A diagnosis of pre-diabetes can be a serious wake up call. Pre-diabetes means that you have elevated blood sugar levels, but they aren’t quite high enough to be considered diabetes… yet. According to the American Diabetes Association, more than a tenth of people diagnosed with pre-diabetes end up dealing with the full version of the disease within a year.
There are two main things you can do to treat pre-diabetes and prevent going into full diabetes: make changes to your diet and increase your activity.
Making a lifestyle change works — the Diabetes Prevention Program study from the American Diabetes Association found that thirty minutes of moderate activity combined with as little as a five percent reduction in body weight produced nearly sixty percent fewer cases of full blown diabetes.
Yes, there are some medications that can delay the development of diabetes if you are pre-diabetic. But the diet and exercise combo seems to be the stronger choice.
According to the National Diabetes Education Program (part of the National Institutes of Health), nearly twenty-four MILLION Americans have diabetes. Here are the three steps they suggest to prevent pre-diabetes from turning into diabetes:
- Set a weight loss goal. If you can lose between five and ten percent of your total body weight, you improve your chances of avoiding diabetes. For a 200 pound person, that’s 10-20 pounds.

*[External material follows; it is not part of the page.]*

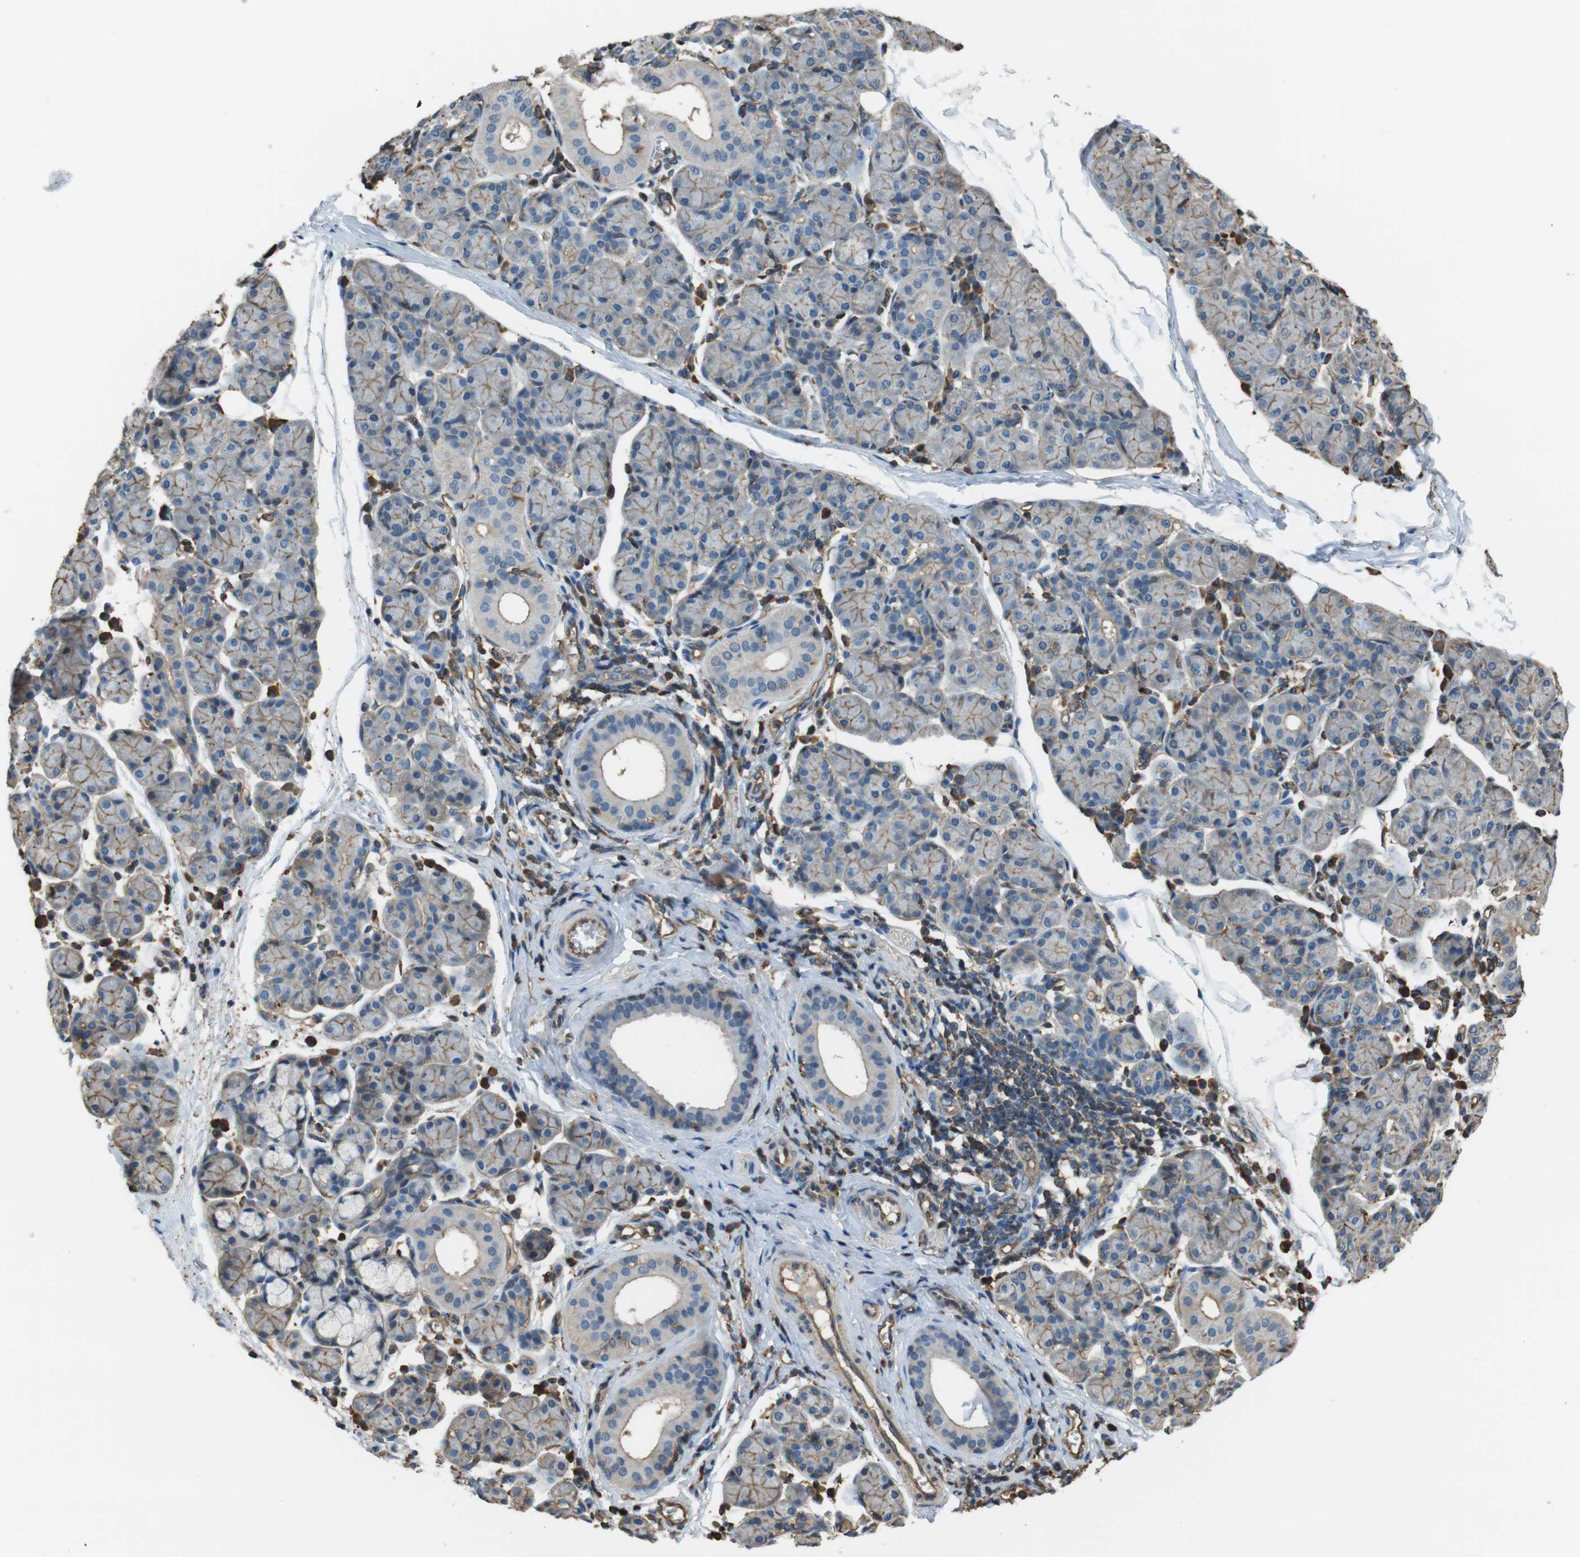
{"staining": {"intensity": "weak", "quantity": "25%-75%", "location": "cytoplasmic/membranous"}, "tissue": "salivary gland", "cell_type": "Glandular cells", "image_type": "normal", "snomed": [{"axis": "morphology", "description": "Normal tissue, NOS"}, {"axis": "morphology", "description": "Inflammation, NOS"}, {"axis": "topography", "description": "Lymph node"}, {"axis": "topography", "description": "Salivary gland"}], "caption": "This is a photomicrograph of immunohistochemistry staining of benign salivary gland, which shows weak staining in the cytoplasmic/membranous of glandular cells.", "gene": "FCAR", "patient": {"sex": "male", "age": 3}}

- Move more. Thirty minutes per day, five days a week. And you don’t have to do it all in one chunk — ten minutes of activity throughout the day works just as well. If you want to stick with it, make sure your activity is fun. Play with the kids, take the dog for a hike, go dancing.
- Make healthy food choices. Eat a balanced diet — use the whole food pyramid, not just the good parts. If you’re looking to lose weight, reduce calories and pick lower-fat options over higher-fat ones.